Crescent City Harbor commissioners were receptive to putting a lighted Christmas tree on a floating dock but staff said Tuesday the endeavor would likely be too expensive.
This prompted elected officials to brainstorm less costly ways the port could get into the holiday spirit.
Among some of the ideas, using the old Tally Ho dock near the Chart Room as a platform for a lighted tree, putting a Christmas tree on the ice house owned by Pacific Seafoods and decorations on the pier at Citizens Dock.
Commissioner Brian Stone called for a two-member committee to continue brainstorming ideas and his colleague Ron Phillips suggested getting crab fishermen involved. The Crescent City Harbor Commission decided to table its discussion to “find something workable that’s not so expensive for the harbor.”
The idea of putting a lighted Christmas tree on a floating dock came from Ken Cowan, who manages North Coast Grill. At the Harbor Commission’s Sept. 4 meeting, Cowan said he got the idea for the trees from growing up in Long Beach. Cowan suggested Crescent City Harbor could put the tree somewhere in its outer boat basin.

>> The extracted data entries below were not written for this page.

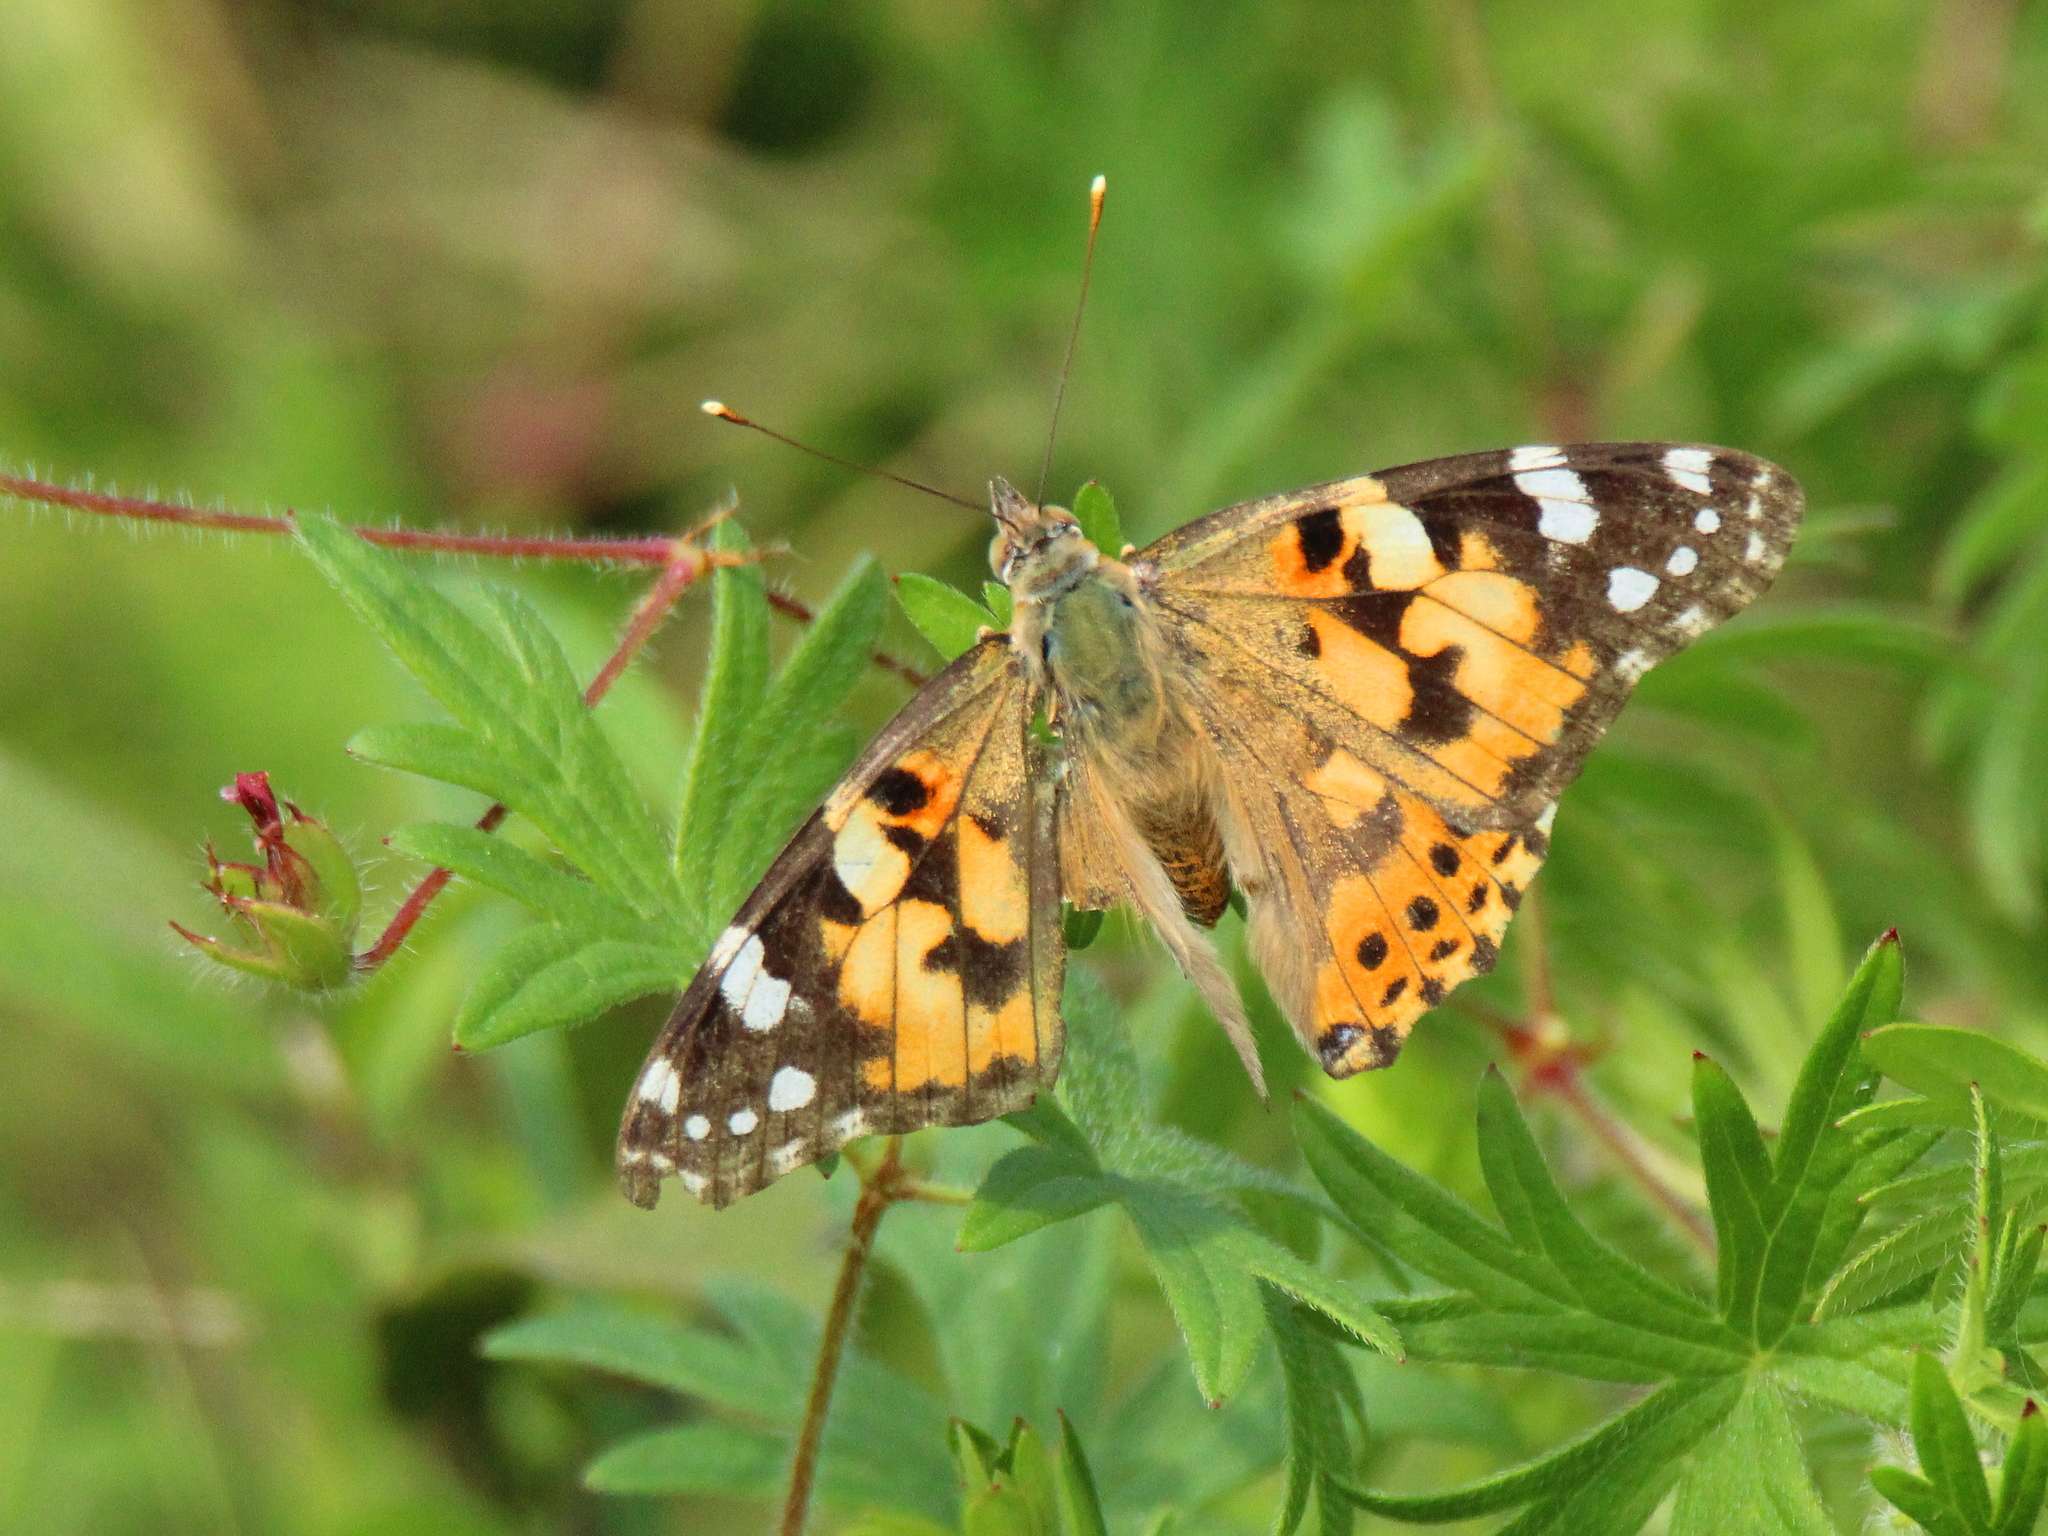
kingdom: Animalia
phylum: Arthropoda
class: Insecta
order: Lepidoptera
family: Nymphalidae
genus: Vanessa
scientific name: Vanessa cardui
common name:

“We have plenty of floats around,” he said. “We would just do one this year and if it all works out we’ll incur cost for lights and building if you guys find me an old float. Need harbor’s help to go anchor it out there and figure out how to electrify (it).”
On Tuesday, however, Deputy Harbormaster Lane Tavasci said staff has determined that the docks aren’t stable enough to be used for a Christmas tree. Tavasci said the harbor’s electrician has also stated that lighting the tree would require an underwater conduit.
Tavasci noted after speaking with Cowan, the idea was to take the decoration down when the Holidays were over. Tavasci estimated that providing electricity to the decorations on the floating docks would cost $1,000 and obtaining the equipment to set it up would cost between $5,000 and $10,000. Such equipment would have to come from the Sacramento or Redding areas, he said.
“Our forklifts and mobile cranes are not strong enough to lift the docks for any period of time and extend it that far out,” Tavasci told commissioners Tuesday. “Our skiff, the docks would probably end up sinking the skiff and whoever’s on there with it. We are kind of looking at alternatives, what we could do that would be relatively close to having, not a tree on the water, as much as potentially moving the site to where the seal dock is now.”
Having a Christmas tree on the old Tally Ho dock near the Chart Room would save on electricity, since there’s power to the dock already, Tavasci said. He also noted harbor staff would have to come up with a barrier or another method of keeping the sea lions off of the dock.
“I’m hoping that the commission will look at this and try to say we want to take care of your wishes, which is for Ken (Cowan) at North Coast Ocean Sports and Pat (Rideout) at the Chart Room, but I think it’s going to be too expensive for the harbor to afford at this point in time.”
Stone suggested researching the possibility of putting a Christmas tree on top of an ice house owned by Pacific Choice Seafoods. He also suggested getting boat owners into the holiday spirit by encouraging them to decorate their boats with lights.
Phillips, noting that Dungeness crab season typically starts in December, suggested incorporating crab pots into a Christmas theme.
“If we had 15 or 20 that you could stack up, you could put a Christmas tree on top of it,” he said.
Phillips said the commission has been encouraging crab fishermen and other tenants at the harbor to get into the Christmas spirit.
“We had people, last year, who put lights up because crab season got moved into January,” he said.
In other matters, Tavasci said Pacific Power is doing a final review of the harbor’s plans to install a 1.5 megawatt solar plant. The utility is deciding if they have to change a transformer, Tavasci said.
Tavasci said a Pacific Power representative will do a site visit on Friday and is expected to complete their review of the solar project in a week to two weeks.